Da die Pest bereits geschwächte und unterernährte Gesellschaften traf, starben schätzungsweise zwischen 35 und 55 Prozent der Bevölkerung.
Naturereignisse und Menschheitsgeschichte
All diese Entwicklungen tragen dazu bei, historische Übergänge besser zu verstehen: Der Untergang des Römischen Reiches und der Übergang ins Frühmittelalter könnten durch die Vulkanausbrüche, die Klimakrise und die darauffolgende Pest erheblich beschleunigt worden sein.

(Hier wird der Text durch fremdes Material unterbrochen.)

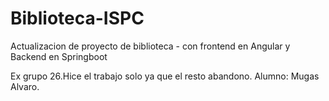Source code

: # Biblioteca-ISPC
Actualizacion de proyecto de biblioteca -  con frontend en Angular y Backend en Springboot

Ex grupo 26.Hice el trabajo solo ya que el resto abandono. Alumno: Mugas Alvaro.
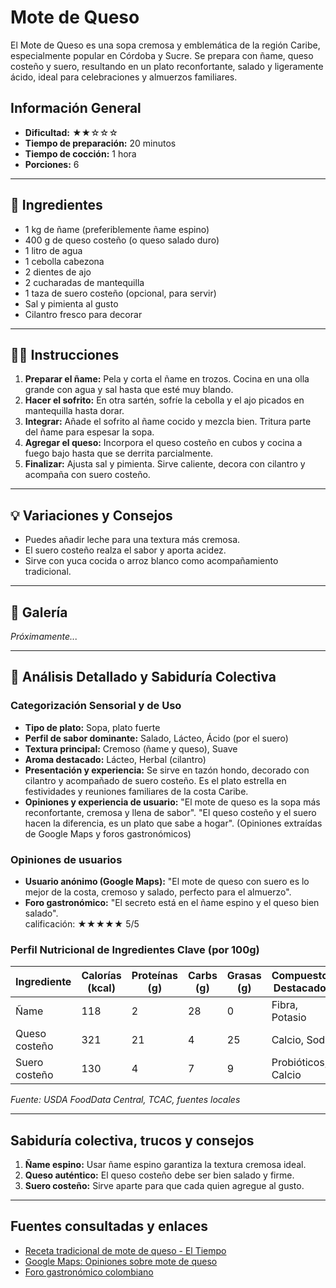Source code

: # Mote de Queso

El Mote de Queso es una sopa cremosa y emblemática de la región Caribe, especialmente popular en Córdoba y Sucre. Se prepara con ñame, queso costeño y suero, resultando en un plato reconfortante, salado y ligeramente ácido, ideal para celebraciones y almuerzos familiares.

## Información General

* **Dificultad:** ★★☆☆☆
* **Tiempo de preparación:** 20 minutos
* **Tiempo de cocción:** 1 hora
* **Porciones:** 6

---

## 📝 Ingredientes

- 1 kg de ñame (preferiblemente ñame espino)
- 400 g de queso costeño (o queso salado duro)
- 1 litro de agua
- 1 cebolla cabezona
- 2 dientes de ajo
- 2 cucharadas de mantequilla
- 1 taza de suero costeño (opcional, para servir)
- Sal y pimienta al gusto
- Cilantro fresco para decorar

---

## 👨‍🍳 Instrucciones

1. **Preparar el ñame:** Pela y corta el ñame en trozos. Cocina en una olla grande con agua y sal hasta que esté muy blando.
2. **Hacer el sofrito:** En otra sartén, sofríe la cebolla y el ajo picados en mantequilla hasta dorar.
3. **Integrar:** Añade el sofrito al ñame cocido y mezcla bien. Tritura parte del ñame para espesar la sopa.
4. **Agregar el queso:** Incorpora el queso costeño en cubos y cocina a fuego bajo hasta que se derrita parcialmente.
5. **Finalizar:** Ajusta sal y pimienta. Sirve caliente, decora con cilantro y acompaña con suero costeño.

---

## 💡 Variaciones y Consejos

* Puedes añadir leche para una textura más cremosa.
* El suero costeño realza el sabor y aporta acidez.
* Sirve con yuca cocida o arroz blanco como acompañamiento tradicional.

---

## 📸 Galería

*Próximamente...*

---

## 🔬 Análisis Detallado y Sabiduría Colectiva

### Categorización Sensorial y de Uso

- **Tipo de plato:** Sopa, plato fuerte
- **Perfil de sabor dominante:** Salado, Lácteo, Ácido (por el suero)
- **Textura principal:** Cremoso (ñame y queso), Suave
- **Aroma destacado:** Lácteo, Herbal (cilantro)
- **Presentación y experiencia:** Se sirve en tazón hondo, decorado con cilantro y acompañado de suero costeño. Es el plato estrella en festividades y reuniones familiares de la costa Caribe.
- **Opiniones y experiencia de usuario:** "El mote de queso es la sopa más reconfortante, cremosa y llena de sabor". "El queso costeño y el suero hacen la diferencia, es un plato que sabe a hogar". (Opiniones extraídas de Google Maps y foros gastronómicos)

### Opiniones de usuarios

- **Usuario anónimo (Google Maps):** "El mote de queso con suero es lo mejor de la costa, cremoso y salado, perfecto para el almuerzo".
- **Foro gastronómico:** "El secreto está en el ñame espino y el queso bien salado".  
calificación: ★★★★★ 5/5

### Perfil Nutricional de Ingredientes Clave (por 100g)

| Ingrediente     | Calorías (kcal) | Proteínas (g) | Carbs (g) | Grasas (g) | Compuestos Destacados |
|-----------------|-----------------|--------------|-----------|------------|----------------------|
| Ñame            | 118             | 2            | 28        | 0          | Fibra, Potasio       |
| Queso costeño   | 321             | 21           | 4         | 25         | Calcio, Sodio        |
| Suero costeño   | 130             | 4            | 7         | 9          | Probióticos, Calcio  |

*Fuente: USDA FoodData Central, TCAC, fuentes locales*

---

## Sabiduría colectiva, trucos y consejos

1. **Ñame espino:** Usar ñame espino garantiza la textura cremosa ideal.
2. **Queso auténtico:** El queso costeño debe ser bien salado y firme.
3. **Suero costeño:** Sirve aparte para que cada quien agregue al gusto.

---

## Fuentes consultadas y enlaces

- [Receta tradicional de mote de queso - El Tiempo](https://www.eltiempo.com/vida/receta-mote-de-queso-35792)
- [Google Maps: Opiniones sobre mote de queso](https://www.google.com/maps/search/mote+de+queso)
- [Foro gastronómico colombiano](https://www.gastronomiacolombiana.com/foro/mote-de-queso)
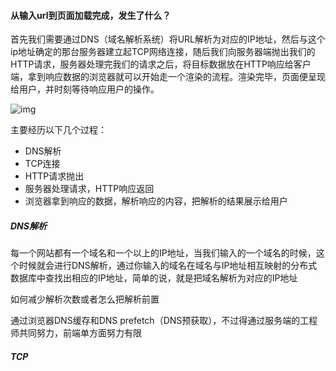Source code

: #### 从输入url到页面加载完成，发生了什么？

首先我们需要通过DNS（域名解析系统）将URL解析为对应的IP地址，然后与这个ip地址确定的那台服务器建立起TCP网络连接，随后我们向服务器端抛出我们的HTTP请求，服务器处理完我们的请求之后，将目标数据放在HTTP响应给客户端，拿到响应数据的浏览器就可以开始走一个渲染的流程。渲染完毕，页面便呈现给用户，并时刻等待响应用户的操作。

![img](https://user-gold-cdn.xitu.io/2018/10/18/16685737b823244c?imageView2/0/w/1280/h/960/format/webp/ignore-error/1)

主要经历以下几个过程：

* DNS解析
* TCP连接
* HTTP请求抛出
* 服务器处理请求，HTTP响应返回
* 浏览器拿到响应的数据，解析响应的内容，把解析的结果展示给用户

##### DNS解析

每一个网站都有一个域名和一个以上的IP地址，当我们输入的一个域名的时候，这个时候就会进行DNS解析，通过你输入的域名在域名与IP地址相互映射的分布式数据库中查找出相应的IP地址，简单的说，就是把域名解析为对应的IP地址

如何减少解析次数或者怎么把解析前置

通过浏览器DNS缓存和DNS prefetch（DNS预获取），不过得通过服务端的工程师共同努力，前端单方面努力有限



##### TCP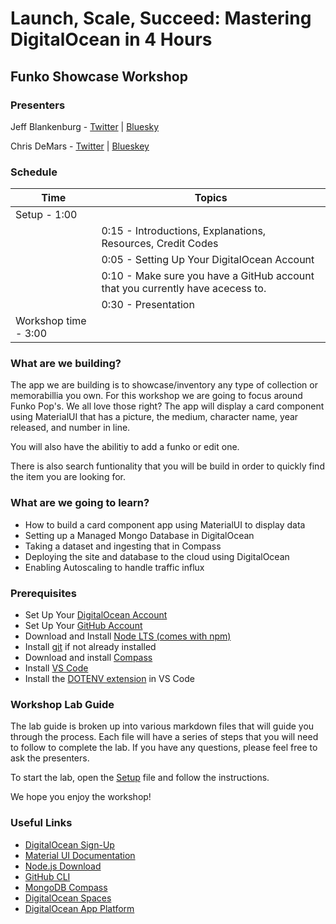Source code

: # Launch, Scale, Succeed: Mastering DigitalOcean in 4 Hours

## Funko Showcase Workshop

### Presenters
Jeff Blankenburg - [Twitter](https://x.com/jeffblankenburg) | [Bluesky](https://bsky.app/profile/jeffblankenburg.com)

Chris DeMars - [Twitter](https://x.com/saltnburnem) | [Blueskey](https://bsky.app/profile/chrisdemars.net)

### Schedule

| **Time**                 | **Topics**                                                                     |
| ------------------------ | ------------------------------------------------------------------------------ |
| Setup - 1:00             |                                                                                |
|                          | 0:15 - Introductions, Explanations, Resources, Credit Codes                    |
|                          | 0:05 - Setting Up Your DigitalOcean Account                                    |
|                          | 0:10 - Make sure you have a GitHub account that you currently have acecess to. |
|                          | 0:30 - Presentation                                                            |
| Workshop time - 3:00     |                                                                                |

### What are we building?

The app we are building is to showcase/inventory any type of collection or memorabillia you own. For this workshop we are going to focus around Funko Pop's. We all love those right? The app will display a card component using MaterialUI that has a picture, the medium, character name, year released, and number in line.

You will also have the abilitiy to add a funko or edit one.

There is also search funtionality that you will be build in order to quickly find the item you are looking for.

### What are we going to learn?

- How to build a card component app using MaterialUI to display data
- Setting up a Managed Mongo Database in DigitalOcean
- Taking a dataset and ingesting that in Compass
- Deploying the site and database to the cloud using DigitalOcean
- Enabling Autoscaling to handle traffic influx

### Prerequisites

- Set Up Your [DigitalOcean Account](https://cloud.digitalocean.com/registrations/new)
- Set Up Your [GitHub Account](https://github.com/)
- Download and Install [Node LTS (comes with npm)](https://nodejs.org/en)
- Install [git](https://git-scm.com/) if not already installed
- Download and install [Compass](https://www.mongodb.com/try/download/compass)
- Install [VS Code](https://code.visualstudio.com/)
- Install the [DOTENV extension](https://marketplace.visualstudio.com/items?itemName=dotenv.dotenv-vscode) in VS Code

### Workshop Lab Guide

The lab guide is broken up into various markdown files that will guide you through the process. Each file will have a series of steps that you will need to follow to complete the lab. If you have any questions, please feel free to ask the presenters.

To start the lab, open the [Setup](SETUP.md) file and follow the instructions.

We hope you enjoy the workshop!

### Useful Links

- [DigitalOcean Sign-Up](https://www.digitalocean.com/)
- [Material UI Documentation](https://mui.com/)
- [Node.js Download](https://nodejs.org/en/)
- [GitHub CLI](https://cli.github.com/)
- [MongoDB Compass](https://www.mongodb.com/products/compass)
- [DigitalOcean Spaces](https://www.digitalocean.com/products/spaces/)
- [DigitalOcean App Platform](https://www.digitalocean.com/products/app-platform/)
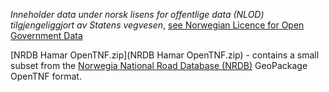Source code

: _Inneholder data under norsk lisens for offentlige data (NLOD) tilgjengeliggjort av Statens vegvesen_, [see Norwegian Licence for Open Government Data](https://data.norge.no/nlod/en/1.0)

[NRDB Hamar OpenTNF.zip](NRDB Hamar OpenTNF.zip) - contains a  small subset from the [Norwegia National Road Database (NRDB)](https://www.vegvesen.no/en/professional/roads/national-road-database/) GeoPackage OpenTNF format.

Redaktionelle Empfehlungen
Es waren also nicht nur politische und soziale Unruhen, die zum allmählichen Untergang einer Weltmacht führten, sondern auch klimatische Bedingungen. Erklärt dies auch Katastrophewarum die Gesellschaften zu dieser Zeit so geschwächt waren, dass im 6. Jahrhundert nur noch wenige soziale und wirtschaftliche Entwicklungen erkennbar sind.
Einige Historiker argumentieren, dass das Wirtschaftswachstum in … stattfand. Europa Erst um 640 – mehr als 100 Jahre nach dem ersten Ausbruch – erholte er sich kaum. Erst fast 1.000 Jahre später kam es erneut zu einem vergleichbaren Einbruch: Der „Schwarze Tod“ – die Beulenpest – verursachte zwischen 1346 und 1353 einen ähnlichen Katastrophe.